A Genetic abnormalities (CNA, SV, missense/frameshift/splice site mutations and small insertions (<500 bp)) involving individual exons of PAX5, CDKN2A, CDKN2B and MTAP in PAX5alt cases (n = 29). ‘CN profile’ describes a group of PAX5alt cases identified by WGS with PAX5 loss, biallelic CDKN2A and CDKN2B loss, often with MTAP abnormalities. PAX5alt subtyping was validated in all patients with matched WTS data (n = 17). B, C The mutational load in ETV6::RUNX1-like patients is shown to be elevated (median 2.91, range 0.63–6.5) (B), andthe AID/APOBEC family of cytidine deaminases represents >5% of the mutational signature profile in 10/12 ETV6::RUNX1-like cases (green) (C). Enrichment of the AID/APOBEC mutational signature is also evident in ETV6::RUNX1 patients (pink), as previously reported [30].
Fig. 4
Fig. 4. Key genetic abnormalities in eight “other” patients subtyped by WGS.

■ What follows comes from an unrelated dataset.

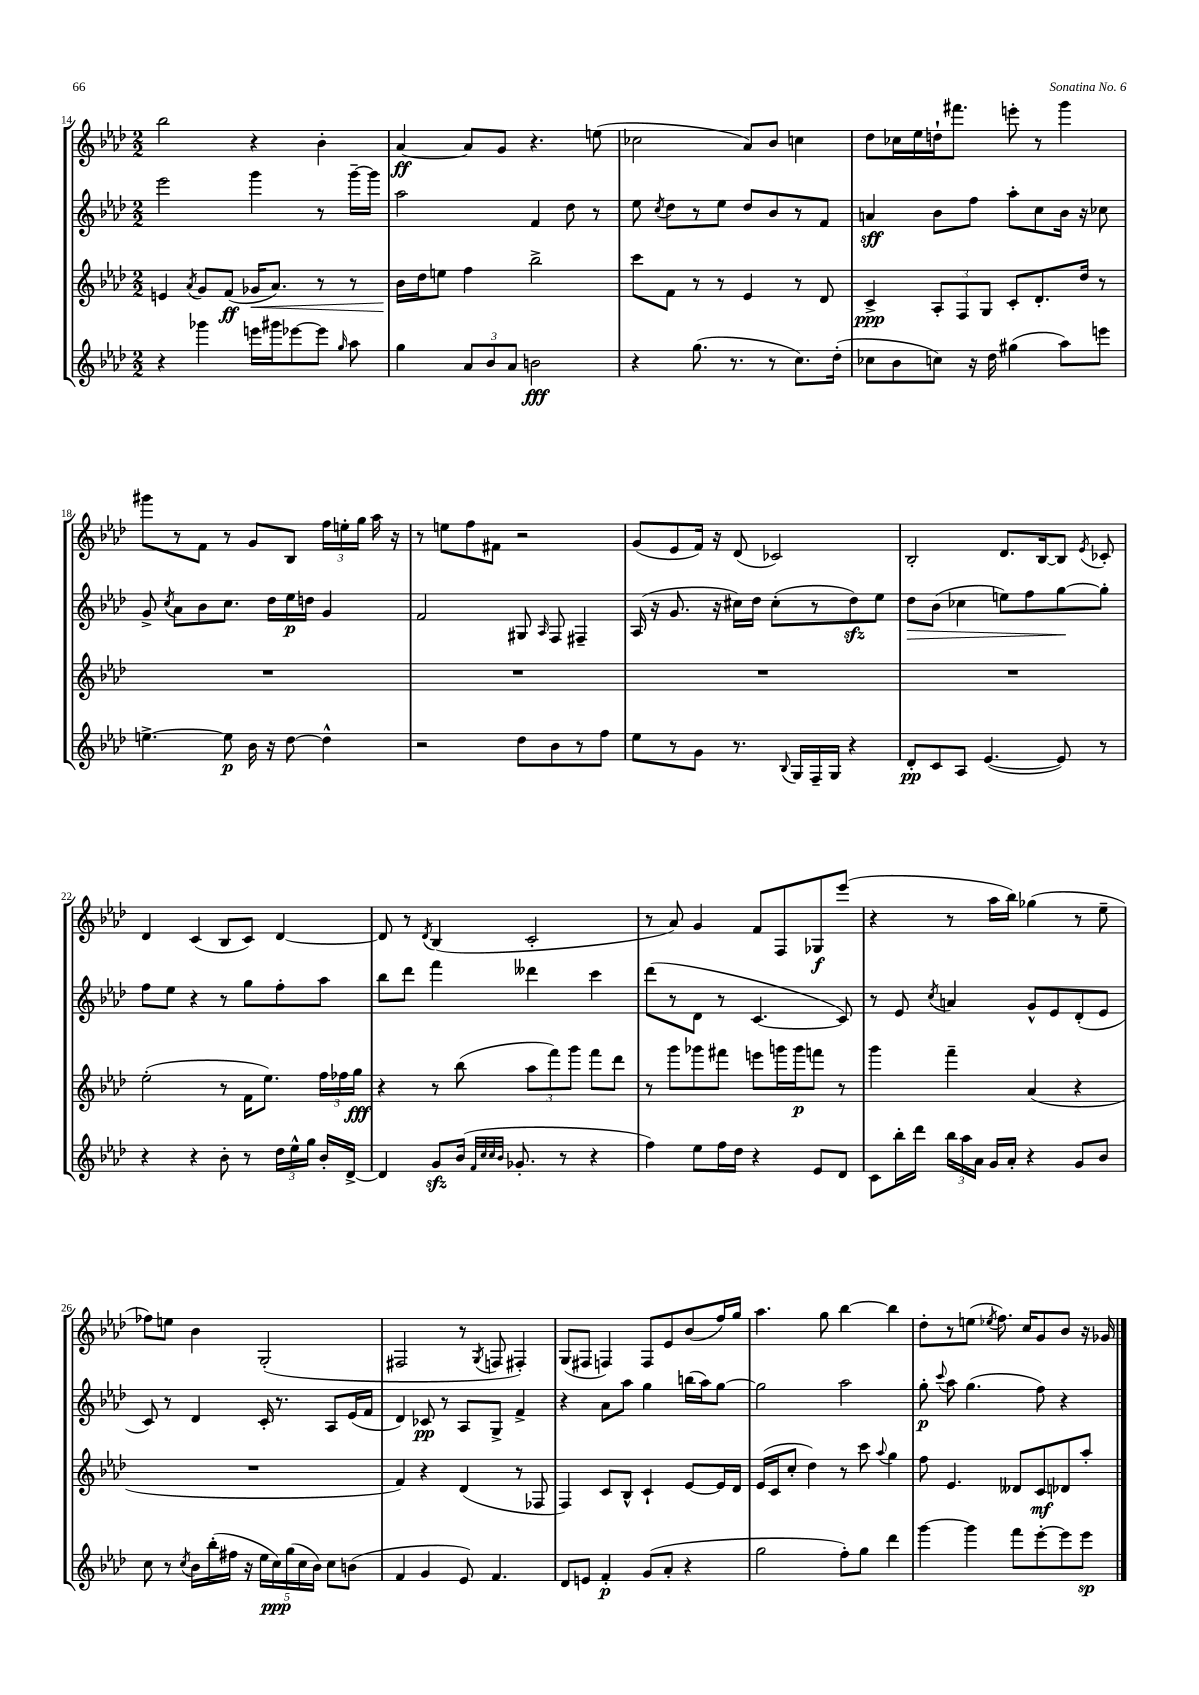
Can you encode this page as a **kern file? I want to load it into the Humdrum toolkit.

The oncoplot provides details of genetic abnormalities that were clonal, recurrent or within ALL-associated genes detected by WGS. The primary subtype (black) defined by WTS is shown for four patients with matched WTS data. The subtype definition of each case based on Prediction Analysis of Microarrays (PAM) or two-dimensional t-distributed stochastic neighbour embedding (tSNE) analyses is shown. The presence of a subtype-defining fusion transcript in each sample is given; apart from patient 22980 with a ZNF618-NUTM1 fusion by WTS only. No fusion transcript was detected in the remaining patients.
Fig. 5
Fig. 5. Characterisation of DUX4-r patients.

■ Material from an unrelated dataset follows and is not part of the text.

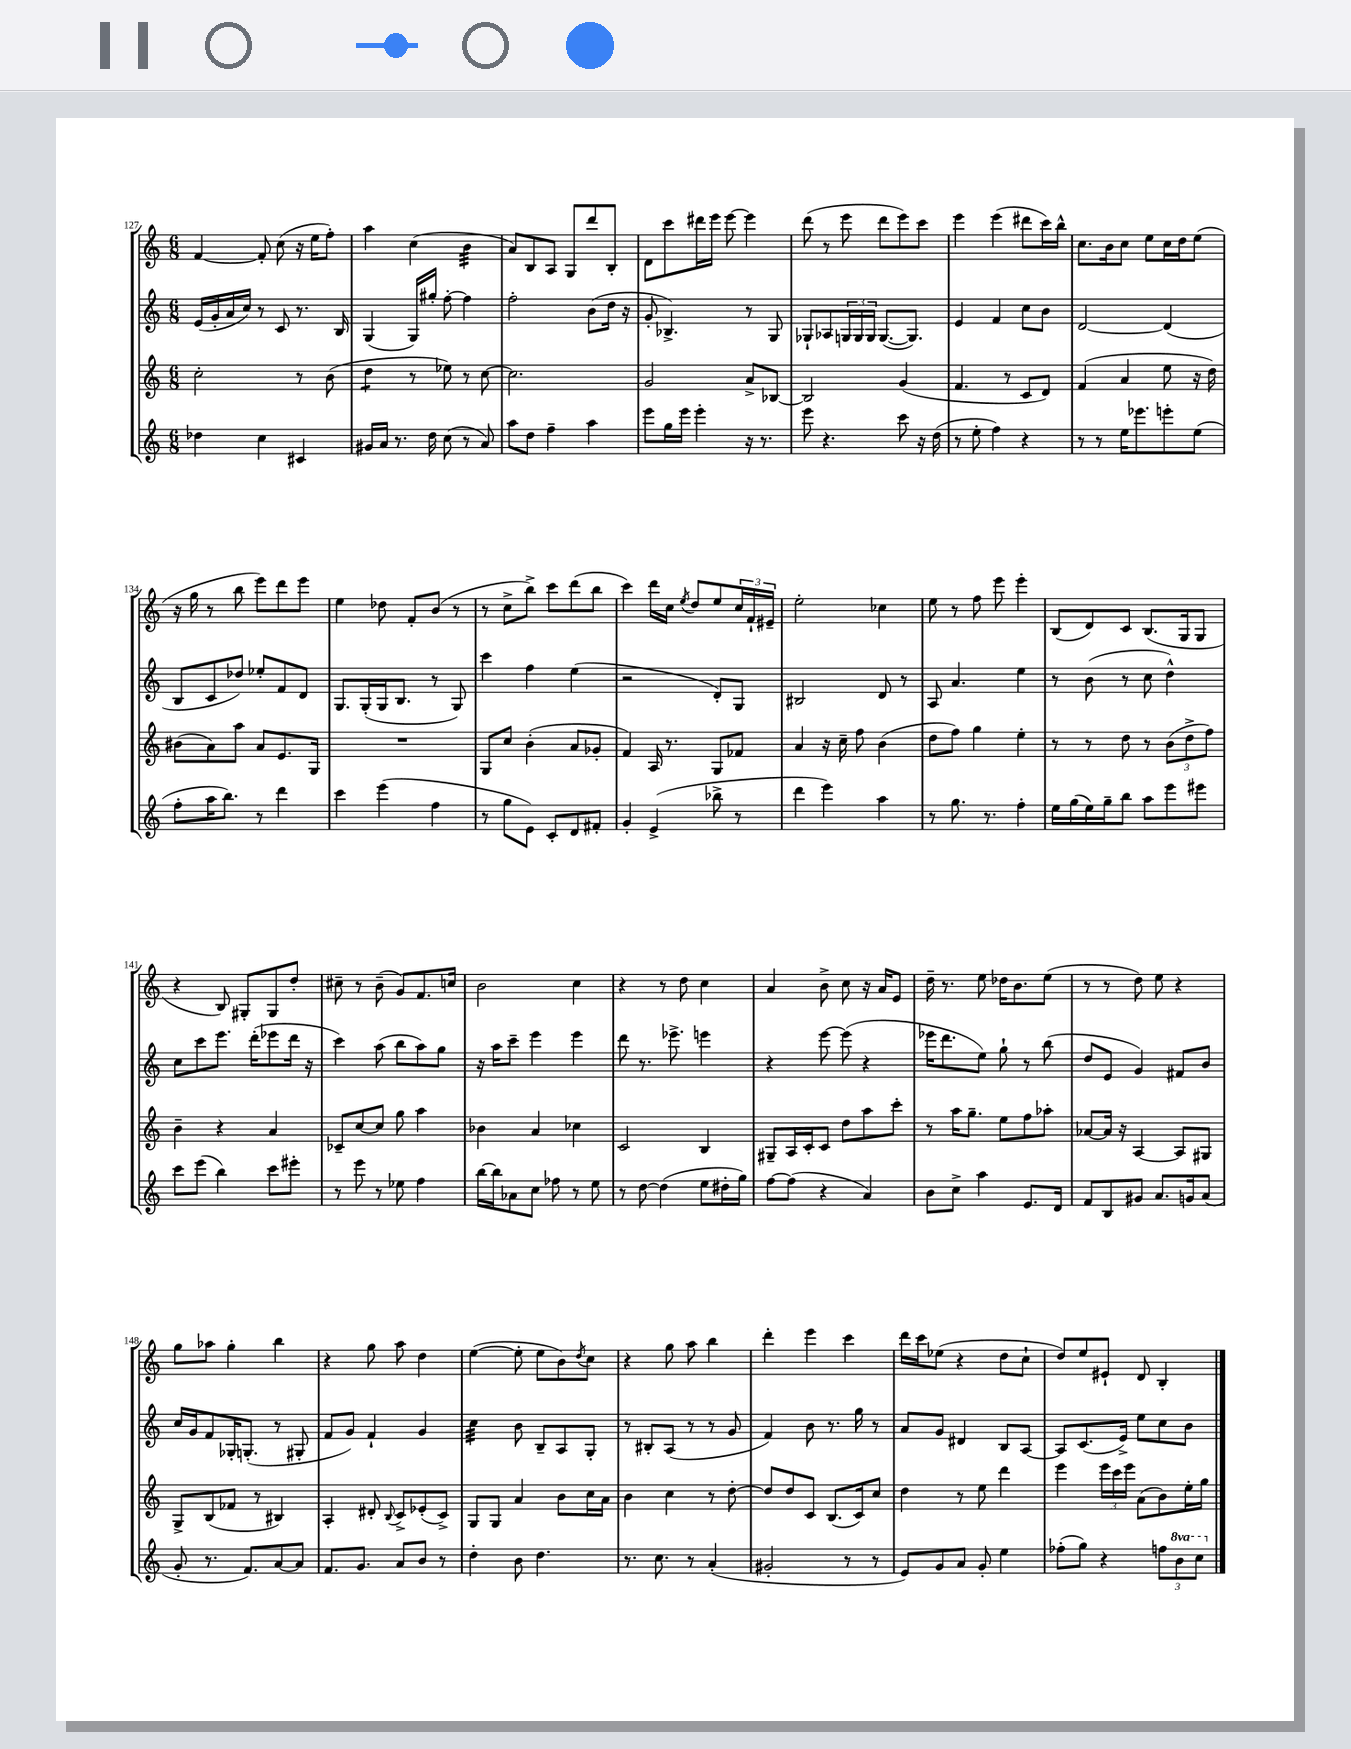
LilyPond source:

A Spanning reads per billion (SRPB) between the IGH and DUX4 loci. IGH::DUX4 patients (n = 57) were found to have 11.1-157.3 SRPB. ALL samples from other subtypes (and matched germline samples) show lower values, ranging from 0–9.6 SPRB. A threshold of >10 SRPB was applied to define patients with IGH::DUX4 abnormalities. Three DUX4-r patients did not show >10 SRPB as the rearrangement involved alternative genomic regions. B Breakpoint mapping of IGH::DUX4 breakpoint within the IGH locus of 53 patients. Breakpoints mapping to the forward (red) or reverse (brown) strand are shown. A cluster breakpoint region (CBR) within the IGH J (joining) segment is present, in which 47/53 cases harbour a breakpoint (chr14:105860602-105865246). C ERG abnormalities are seen in 68.3% (41/60) of DUX4-r patients. The exon structure of ERG is depicted in NM_001136154.1 and NM_182918.4 (not to scale); exons are numbered and represented with purple rectangles. The type of abnormalities range from deletion (pink), inversion (yellow), mutation (lollipop stick) and translocation (lollipop stick labelled ‘BND’). The width of the ribbon represents the number of cases with the abnormality.